E assim vemos os finalmentes, uma arquitetura sólida (para as necessidades do negócio), efêmera (que sempre se altera de acordo com o que for preciso) e híbrida (que não seguirá cegamente um padrão de evolução apenas porque está descrito em algum livro, mas que se importa com nuances e sabe se organizar).
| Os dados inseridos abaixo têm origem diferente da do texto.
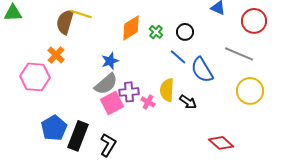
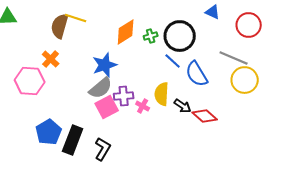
green cross: (156, 32) -> (151, 36), turned 32
black circle: (185, 32) -> (180, 36), size x1.8
blue star: (110, 61) -> (105, 65), size x1.4
yellow circle: (250, 91) -> (245, 80), moved
red diamond: (221, 143) -> (205, 116), moved

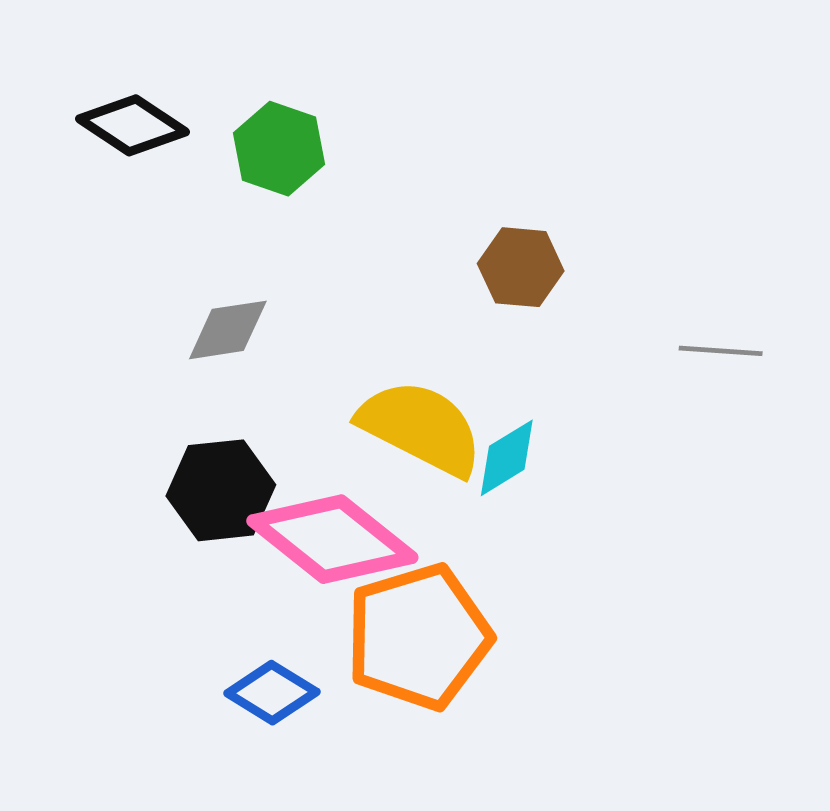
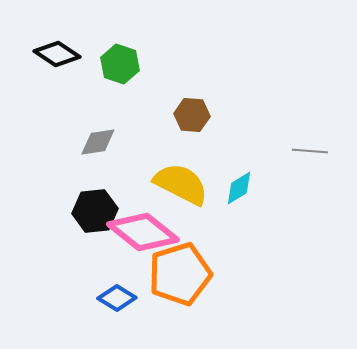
brown hexagon: (521, 267) -> (192, 115), moved
cyan diamond: (507, 458) -> (239, 188), moved

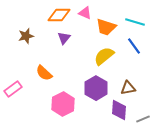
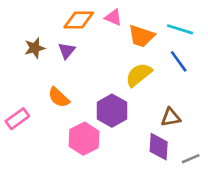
purple triangle: (64, 38) -> (67, 51), moved
purple hexagon: (96, 88) -> (112, 111), moved

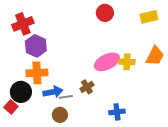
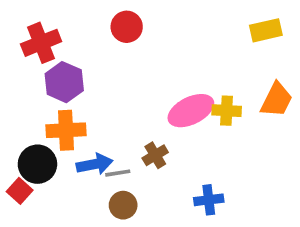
red circle: (105, 13) -> (127, 27), moved
brown circle: (60, 115) -> (123, 205), moved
Tecnologias e o que utilizar em cada caso

Muitas pessoas têm esse tipo de dúvida, a questão é que não existe uma "receita de bolo" para atuar nesse tipo de caso, até porque é possível que uma decisão tomada de maneira precipitada acabe prejudicando o sistema como um todo de uma maneira quase irreversível. A chave aqui é a comunicação, se você estiver em um lugar que valoriza experiências acima de certificações, conversar, fazer reuniões e papos técnicos é o melhor caminho. Afinal, entender do seu Cláudio da arquitetura que se lembra do fatídico incidente em 2009 onde uma implementação incerta quebrou a produção causando 300.000 dólares de prejuízo em vendas e foi resolvida de maneira calma, com um post-mortem coeso é melhor do que levar em consideração uma decisão tomada em 15 minutos totalmente enviesada do Adriano da engenharia que tem 3 certificações AWS e 2 certificações Azure, mas nunca participou de um war room nem colocou nada significante em produção. (Nomes e situações completamente fictícios)

No mais, existe um post no meu LinkedIn que não se relaciona diretamente com o assunto mas pode te dar insights valiosos sobre como tomar esse tipo de decisão. Veja aqui e até a próxima!

Ah e se você estiver se perguntando sobre eu não ter mencionado "o que é um pod e um container", ou algo como "utilize o EKS da seguinte maneira", o motivo é claro: nesse artigo, busquei utilizar da linguagem genérica a minha força, afinal, para cada solução existem N problemas e como eu sempre digo, não existe bala de prata. Mesmo assim, buscarei abordar assuntos mais nichados em artigos futuros.